• _Extrait du texte_
LDH Alès

Procès du 21 octobre : Bernard Coste relaxé

vendredi 21 octobre 2011, par LDH-Ales

Le jugement vient d’être rendu.

les faits de "menaces de mort sur un policier dans l’exercice de ses fonctions" ont été requalifiés en "outrage"

Le procureur a requis 1500 euros d’amende dont 750 euros avec sursis, sur la base d’un argument vaseux " Monsieur Coste est un syndicaliste qui participe à toutes les manifs depuis plus de 20 ans et il n’a pas reconnu les policiers ?"

Maitre Soulier , avocate de Bernard a insisté sur le fait que le dossier était vide, et que l’infraction n’était pas caractérisée puisque rien ne permettait de savoir que les 3 individus cagoulés était des policiers, "des policiers dans une voiture de location sur le parking de la bourse du travail, qui surveillent des syndicalistes en train de rédiger des tracts" c’est une situation tellement ubuesque que personne ne pouvait penser avoir affaire à des policiers.

L’argument vaseux du procureur a été démonté par Maitre Soulier : "Monsieur Coste manifeste pacifiquement depuis plus de 20 ans, il suit calmement les banderolles et les autres manifestants, il n’a jamais posé aucun problème dans une manifestation depuis toutes ces années, il n’a donc aucune raison de reconnaitre les policiers", elle aurait pu ajouter que ces policiers sont "nouveaux" dans la région, ils appartiennent à la BAC qui ne gère les manifestations que depuis 2 ou 3 ans et qui sauf erreur sont basés sur Nîmes." Enfin elle s’est appuyée sur le rapport de la commission rogatoire de mai 2011 dont les conclusions sont éloquentes, le film saisi n’apporte aucun élément qui corrobore les accusations, et la phrase de menace que l’on entend dans le film "Je vais te casser la tête" n’a rien à voir avec le contenu de la plainte qui citait la menace suivante "Je vais cramer ta voiture et toi avec", phrase que Bernard n’a jamais reconnu avoir prononcé. D’après les propos tenus par les témoins présents lors de l’audience dans le couloir du palais de justice la phrase entendue dans le film aurait été prononcée par l’un des policiers ! De fait des noms d’oiseaux ont été prononcés de part et d’autre et la seule victime de violences est un syndicaliste qui a subi une ITT de 2 jours et dont la plainte a été classée sans suite.

• _Lignes fournies_

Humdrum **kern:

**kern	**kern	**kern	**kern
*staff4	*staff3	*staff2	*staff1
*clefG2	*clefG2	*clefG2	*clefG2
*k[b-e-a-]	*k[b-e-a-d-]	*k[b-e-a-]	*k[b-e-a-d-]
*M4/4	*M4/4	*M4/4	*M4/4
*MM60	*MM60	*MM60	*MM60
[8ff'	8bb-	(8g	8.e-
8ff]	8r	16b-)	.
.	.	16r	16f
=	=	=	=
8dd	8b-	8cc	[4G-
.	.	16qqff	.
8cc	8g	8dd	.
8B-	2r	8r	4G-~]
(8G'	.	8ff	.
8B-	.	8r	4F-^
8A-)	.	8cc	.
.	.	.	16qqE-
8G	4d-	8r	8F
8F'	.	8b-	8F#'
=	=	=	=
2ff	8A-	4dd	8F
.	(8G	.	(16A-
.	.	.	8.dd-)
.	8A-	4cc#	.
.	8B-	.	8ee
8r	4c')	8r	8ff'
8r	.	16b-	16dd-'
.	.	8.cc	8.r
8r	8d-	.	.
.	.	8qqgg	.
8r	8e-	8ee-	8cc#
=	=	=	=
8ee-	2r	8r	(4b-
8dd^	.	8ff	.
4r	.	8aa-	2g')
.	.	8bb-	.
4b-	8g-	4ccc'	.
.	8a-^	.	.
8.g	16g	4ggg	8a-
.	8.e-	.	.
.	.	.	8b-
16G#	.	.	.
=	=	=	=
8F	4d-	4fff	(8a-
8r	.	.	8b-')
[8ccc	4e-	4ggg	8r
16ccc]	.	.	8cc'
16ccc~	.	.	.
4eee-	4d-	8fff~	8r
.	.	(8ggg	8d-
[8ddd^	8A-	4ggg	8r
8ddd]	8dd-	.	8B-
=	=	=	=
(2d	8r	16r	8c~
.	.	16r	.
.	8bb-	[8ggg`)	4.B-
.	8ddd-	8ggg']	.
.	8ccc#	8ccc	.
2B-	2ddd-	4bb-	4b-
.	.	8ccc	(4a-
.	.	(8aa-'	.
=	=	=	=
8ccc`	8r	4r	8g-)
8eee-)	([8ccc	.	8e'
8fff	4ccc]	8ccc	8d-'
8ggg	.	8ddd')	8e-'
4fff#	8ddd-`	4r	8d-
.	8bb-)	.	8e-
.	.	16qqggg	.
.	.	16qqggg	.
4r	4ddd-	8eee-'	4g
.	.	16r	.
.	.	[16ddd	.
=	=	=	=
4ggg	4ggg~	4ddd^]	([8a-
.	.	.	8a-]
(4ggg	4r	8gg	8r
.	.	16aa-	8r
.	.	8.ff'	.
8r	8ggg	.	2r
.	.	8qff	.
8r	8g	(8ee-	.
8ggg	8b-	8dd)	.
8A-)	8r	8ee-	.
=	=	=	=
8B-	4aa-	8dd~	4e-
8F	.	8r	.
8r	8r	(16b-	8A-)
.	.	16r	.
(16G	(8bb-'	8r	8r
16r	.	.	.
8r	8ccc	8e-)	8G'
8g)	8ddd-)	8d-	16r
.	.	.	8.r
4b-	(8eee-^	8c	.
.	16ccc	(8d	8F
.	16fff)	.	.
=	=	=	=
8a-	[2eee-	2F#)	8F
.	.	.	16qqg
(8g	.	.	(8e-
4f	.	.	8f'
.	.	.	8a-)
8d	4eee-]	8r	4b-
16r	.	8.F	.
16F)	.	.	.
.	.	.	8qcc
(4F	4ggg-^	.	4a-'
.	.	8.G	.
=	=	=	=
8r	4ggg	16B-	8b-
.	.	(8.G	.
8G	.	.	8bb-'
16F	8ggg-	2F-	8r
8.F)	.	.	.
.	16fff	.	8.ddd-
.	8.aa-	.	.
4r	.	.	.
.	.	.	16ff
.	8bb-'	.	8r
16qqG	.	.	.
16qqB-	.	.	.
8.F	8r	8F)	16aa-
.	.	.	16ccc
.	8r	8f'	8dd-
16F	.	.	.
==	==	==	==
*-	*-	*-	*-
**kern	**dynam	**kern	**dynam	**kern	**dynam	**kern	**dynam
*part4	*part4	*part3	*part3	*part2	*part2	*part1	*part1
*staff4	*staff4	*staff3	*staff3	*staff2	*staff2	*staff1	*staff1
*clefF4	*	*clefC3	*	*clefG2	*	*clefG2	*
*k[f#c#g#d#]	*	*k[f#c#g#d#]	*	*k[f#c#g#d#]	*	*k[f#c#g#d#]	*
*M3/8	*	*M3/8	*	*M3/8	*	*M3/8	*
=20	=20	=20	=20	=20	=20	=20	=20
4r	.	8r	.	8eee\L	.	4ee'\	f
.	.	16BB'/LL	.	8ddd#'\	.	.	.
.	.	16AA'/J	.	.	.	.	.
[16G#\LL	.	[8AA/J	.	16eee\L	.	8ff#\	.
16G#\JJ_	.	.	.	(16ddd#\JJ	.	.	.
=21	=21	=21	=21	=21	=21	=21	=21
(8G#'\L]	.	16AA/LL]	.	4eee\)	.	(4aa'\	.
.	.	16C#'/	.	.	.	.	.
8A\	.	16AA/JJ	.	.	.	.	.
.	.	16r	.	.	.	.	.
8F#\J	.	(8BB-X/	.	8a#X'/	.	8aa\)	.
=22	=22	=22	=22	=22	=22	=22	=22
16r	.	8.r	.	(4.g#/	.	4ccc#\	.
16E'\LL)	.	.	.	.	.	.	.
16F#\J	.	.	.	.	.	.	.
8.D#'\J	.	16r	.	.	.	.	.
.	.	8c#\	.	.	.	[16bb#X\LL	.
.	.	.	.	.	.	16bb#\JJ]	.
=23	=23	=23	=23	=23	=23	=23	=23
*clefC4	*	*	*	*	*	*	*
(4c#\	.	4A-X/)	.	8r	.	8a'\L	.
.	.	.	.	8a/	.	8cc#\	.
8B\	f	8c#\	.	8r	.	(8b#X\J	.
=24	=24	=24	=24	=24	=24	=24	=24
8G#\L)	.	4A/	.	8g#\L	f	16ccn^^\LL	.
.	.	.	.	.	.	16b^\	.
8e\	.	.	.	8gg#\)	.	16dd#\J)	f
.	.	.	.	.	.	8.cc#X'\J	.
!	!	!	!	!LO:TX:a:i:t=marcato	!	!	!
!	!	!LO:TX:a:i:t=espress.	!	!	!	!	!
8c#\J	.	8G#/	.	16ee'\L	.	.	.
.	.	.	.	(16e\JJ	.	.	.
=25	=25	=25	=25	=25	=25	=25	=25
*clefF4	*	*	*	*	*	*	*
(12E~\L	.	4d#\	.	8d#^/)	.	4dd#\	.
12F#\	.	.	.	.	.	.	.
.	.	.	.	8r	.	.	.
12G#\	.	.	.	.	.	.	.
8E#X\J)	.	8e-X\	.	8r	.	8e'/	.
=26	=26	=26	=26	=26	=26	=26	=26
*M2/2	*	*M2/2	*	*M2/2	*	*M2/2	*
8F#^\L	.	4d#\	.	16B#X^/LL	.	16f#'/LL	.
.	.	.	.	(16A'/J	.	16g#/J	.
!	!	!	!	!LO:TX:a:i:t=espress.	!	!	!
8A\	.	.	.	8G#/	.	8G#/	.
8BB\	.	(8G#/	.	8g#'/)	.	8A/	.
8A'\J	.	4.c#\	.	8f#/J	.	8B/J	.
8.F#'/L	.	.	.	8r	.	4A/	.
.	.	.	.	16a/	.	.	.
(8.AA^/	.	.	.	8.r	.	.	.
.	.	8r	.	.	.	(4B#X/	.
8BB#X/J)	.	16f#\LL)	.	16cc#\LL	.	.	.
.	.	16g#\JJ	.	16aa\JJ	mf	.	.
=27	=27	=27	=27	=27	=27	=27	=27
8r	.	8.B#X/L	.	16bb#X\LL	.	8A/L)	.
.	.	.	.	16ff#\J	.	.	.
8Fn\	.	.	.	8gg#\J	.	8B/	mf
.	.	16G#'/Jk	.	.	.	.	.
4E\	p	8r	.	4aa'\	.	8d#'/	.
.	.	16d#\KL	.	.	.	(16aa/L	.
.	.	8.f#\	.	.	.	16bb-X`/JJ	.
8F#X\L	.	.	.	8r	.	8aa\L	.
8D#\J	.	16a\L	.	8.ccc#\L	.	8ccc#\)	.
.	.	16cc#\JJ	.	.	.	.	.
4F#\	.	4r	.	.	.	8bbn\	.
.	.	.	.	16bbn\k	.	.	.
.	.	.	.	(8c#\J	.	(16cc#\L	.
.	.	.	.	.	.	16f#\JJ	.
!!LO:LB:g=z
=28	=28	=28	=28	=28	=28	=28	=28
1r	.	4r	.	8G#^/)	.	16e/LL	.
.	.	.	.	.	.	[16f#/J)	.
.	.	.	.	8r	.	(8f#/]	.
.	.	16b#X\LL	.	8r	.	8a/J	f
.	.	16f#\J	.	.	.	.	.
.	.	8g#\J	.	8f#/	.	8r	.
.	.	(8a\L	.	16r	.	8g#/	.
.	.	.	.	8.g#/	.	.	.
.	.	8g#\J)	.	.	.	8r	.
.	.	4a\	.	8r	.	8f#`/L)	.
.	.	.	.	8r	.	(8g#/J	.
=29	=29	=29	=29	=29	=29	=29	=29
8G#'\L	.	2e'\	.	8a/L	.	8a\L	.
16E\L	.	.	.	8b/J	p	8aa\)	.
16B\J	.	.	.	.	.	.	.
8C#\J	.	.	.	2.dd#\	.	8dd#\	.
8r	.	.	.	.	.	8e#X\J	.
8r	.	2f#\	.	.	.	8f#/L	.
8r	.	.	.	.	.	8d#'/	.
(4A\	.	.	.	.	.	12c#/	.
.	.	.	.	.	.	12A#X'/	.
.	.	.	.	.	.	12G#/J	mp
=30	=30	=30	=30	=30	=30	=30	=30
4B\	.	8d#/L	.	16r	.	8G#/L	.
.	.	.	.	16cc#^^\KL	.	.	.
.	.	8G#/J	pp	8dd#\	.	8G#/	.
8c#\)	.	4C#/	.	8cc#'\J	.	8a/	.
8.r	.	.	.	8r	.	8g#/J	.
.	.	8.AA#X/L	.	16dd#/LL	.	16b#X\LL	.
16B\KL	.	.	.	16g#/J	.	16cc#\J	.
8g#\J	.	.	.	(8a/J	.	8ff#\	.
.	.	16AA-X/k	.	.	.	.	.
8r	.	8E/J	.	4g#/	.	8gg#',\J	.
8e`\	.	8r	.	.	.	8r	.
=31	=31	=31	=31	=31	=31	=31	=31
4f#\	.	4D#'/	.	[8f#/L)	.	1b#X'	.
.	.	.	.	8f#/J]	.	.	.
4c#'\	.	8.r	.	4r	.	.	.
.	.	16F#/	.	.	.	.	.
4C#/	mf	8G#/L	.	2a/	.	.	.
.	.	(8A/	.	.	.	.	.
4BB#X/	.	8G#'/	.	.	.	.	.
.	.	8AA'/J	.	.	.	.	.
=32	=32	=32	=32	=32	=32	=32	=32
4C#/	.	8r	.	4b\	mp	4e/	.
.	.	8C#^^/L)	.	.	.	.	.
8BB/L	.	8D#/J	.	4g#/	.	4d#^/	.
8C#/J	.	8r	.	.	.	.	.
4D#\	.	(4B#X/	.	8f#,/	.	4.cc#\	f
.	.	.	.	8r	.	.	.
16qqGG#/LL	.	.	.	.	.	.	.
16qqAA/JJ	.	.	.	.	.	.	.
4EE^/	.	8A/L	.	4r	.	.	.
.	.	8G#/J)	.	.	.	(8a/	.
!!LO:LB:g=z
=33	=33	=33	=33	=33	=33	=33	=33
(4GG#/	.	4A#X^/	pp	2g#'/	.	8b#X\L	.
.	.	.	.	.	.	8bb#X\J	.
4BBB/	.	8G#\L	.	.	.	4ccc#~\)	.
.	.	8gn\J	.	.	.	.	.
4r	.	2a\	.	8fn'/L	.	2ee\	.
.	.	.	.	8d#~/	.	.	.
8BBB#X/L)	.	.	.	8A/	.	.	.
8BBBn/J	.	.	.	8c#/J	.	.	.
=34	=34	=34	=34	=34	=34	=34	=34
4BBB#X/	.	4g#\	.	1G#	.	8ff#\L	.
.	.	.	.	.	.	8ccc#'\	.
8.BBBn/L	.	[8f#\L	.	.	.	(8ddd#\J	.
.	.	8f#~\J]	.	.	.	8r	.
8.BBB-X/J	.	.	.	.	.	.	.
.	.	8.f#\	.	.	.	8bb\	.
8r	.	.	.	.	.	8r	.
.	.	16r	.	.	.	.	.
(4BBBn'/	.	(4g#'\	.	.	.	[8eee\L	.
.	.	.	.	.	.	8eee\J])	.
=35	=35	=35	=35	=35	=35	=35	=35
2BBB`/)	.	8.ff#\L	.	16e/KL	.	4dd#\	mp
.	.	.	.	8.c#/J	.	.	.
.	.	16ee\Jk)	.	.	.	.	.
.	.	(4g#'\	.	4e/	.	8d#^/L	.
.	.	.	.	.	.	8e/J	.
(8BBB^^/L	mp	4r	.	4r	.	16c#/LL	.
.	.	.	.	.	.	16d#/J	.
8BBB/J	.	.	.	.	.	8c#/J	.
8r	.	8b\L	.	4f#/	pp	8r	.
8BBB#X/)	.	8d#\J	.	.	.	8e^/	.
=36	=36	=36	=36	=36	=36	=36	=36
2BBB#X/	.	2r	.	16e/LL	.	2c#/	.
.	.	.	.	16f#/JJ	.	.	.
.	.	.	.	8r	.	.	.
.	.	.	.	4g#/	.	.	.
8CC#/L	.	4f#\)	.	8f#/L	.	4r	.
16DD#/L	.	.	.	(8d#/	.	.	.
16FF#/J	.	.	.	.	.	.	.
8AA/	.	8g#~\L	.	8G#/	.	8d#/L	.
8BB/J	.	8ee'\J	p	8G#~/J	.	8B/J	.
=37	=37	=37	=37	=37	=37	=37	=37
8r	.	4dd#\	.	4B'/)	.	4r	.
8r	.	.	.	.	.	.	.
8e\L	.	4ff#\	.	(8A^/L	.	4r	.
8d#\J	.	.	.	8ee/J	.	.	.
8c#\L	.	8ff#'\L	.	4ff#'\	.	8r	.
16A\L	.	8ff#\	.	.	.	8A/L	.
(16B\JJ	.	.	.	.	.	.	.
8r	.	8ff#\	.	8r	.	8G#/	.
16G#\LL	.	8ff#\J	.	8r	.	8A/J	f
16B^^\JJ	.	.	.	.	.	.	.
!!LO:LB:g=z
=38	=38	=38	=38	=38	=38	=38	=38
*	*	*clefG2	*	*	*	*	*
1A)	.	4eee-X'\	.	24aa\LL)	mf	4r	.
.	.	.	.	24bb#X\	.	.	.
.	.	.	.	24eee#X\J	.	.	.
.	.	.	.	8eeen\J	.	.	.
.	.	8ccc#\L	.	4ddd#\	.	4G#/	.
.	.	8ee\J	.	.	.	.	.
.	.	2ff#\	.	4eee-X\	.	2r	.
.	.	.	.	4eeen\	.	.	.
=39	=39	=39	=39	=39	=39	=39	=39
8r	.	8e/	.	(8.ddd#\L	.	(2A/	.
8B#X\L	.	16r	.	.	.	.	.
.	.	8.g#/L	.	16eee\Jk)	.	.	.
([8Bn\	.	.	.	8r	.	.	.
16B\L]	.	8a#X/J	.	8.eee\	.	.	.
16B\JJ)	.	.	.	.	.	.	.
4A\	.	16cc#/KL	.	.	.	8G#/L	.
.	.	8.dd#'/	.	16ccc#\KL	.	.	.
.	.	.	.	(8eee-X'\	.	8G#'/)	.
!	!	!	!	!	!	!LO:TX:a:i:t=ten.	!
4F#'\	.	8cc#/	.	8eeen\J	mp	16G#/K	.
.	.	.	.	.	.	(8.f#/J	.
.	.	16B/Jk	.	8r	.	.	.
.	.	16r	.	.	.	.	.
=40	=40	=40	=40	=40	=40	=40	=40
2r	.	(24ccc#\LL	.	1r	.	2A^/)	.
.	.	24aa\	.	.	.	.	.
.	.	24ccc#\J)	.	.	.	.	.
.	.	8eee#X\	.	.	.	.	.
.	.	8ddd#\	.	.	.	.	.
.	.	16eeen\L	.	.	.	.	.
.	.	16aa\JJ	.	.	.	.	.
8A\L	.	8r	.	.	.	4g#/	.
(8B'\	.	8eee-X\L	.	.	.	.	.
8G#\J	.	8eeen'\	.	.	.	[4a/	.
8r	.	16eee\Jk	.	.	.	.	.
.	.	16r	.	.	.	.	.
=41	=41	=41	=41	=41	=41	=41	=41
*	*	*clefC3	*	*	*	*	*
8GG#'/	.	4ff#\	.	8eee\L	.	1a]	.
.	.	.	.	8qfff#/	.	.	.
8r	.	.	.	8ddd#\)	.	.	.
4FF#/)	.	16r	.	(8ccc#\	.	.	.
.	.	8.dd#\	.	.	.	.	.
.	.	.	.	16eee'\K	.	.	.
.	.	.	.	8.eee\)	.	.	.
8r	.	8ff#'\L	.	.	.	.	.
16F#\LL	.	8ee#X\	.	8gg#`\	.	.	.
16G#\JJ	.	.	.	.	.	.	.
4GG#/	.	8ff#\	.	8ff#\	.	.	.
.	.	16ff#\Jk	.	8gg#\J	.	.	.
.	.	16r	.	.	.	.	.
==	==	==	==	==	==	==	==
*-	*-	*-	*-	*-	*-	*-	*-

• _Consigne de travail_
Reproduisez à l'identique tout le passage du compte rendu du procès allant de « Le jugement vient » jusqu'à « à des policiers. ». Les lignes ne sont d'aucune utilité pour ce travail.

• _Réponse à la consigne_
Le jugement vient d’être rendu.

les faits de "menaces de mort sur un policier dans l’exercice de ses fonctions" ont été requalifiés en "outrage"

Le procureur a requis 1500 euros d’amende dont 750 euros avec sursis, sur la base d’un argument vaseux " Monsieur Coste est un syndicaliste qui participe à toutes les manifs depuis plus de 20 ans et il n’a pas reconnu les policiers ?"

Maitre Soulier , avocate de Bernard a insisté sur le fait que le dossier était vide, et que l’infraction n’était pas caractérisée puisque rien ne permettait de savoir que les 3 individus cagoulés était des policiers, "des policiers dans une voiture de location sur le parking de la bourse du travail, qui surveillent des syndicalistes en train de rédiger des tracts" c’est une situation tellement ubuesque que personne ne pouvait penser avoir affaire à des policiers.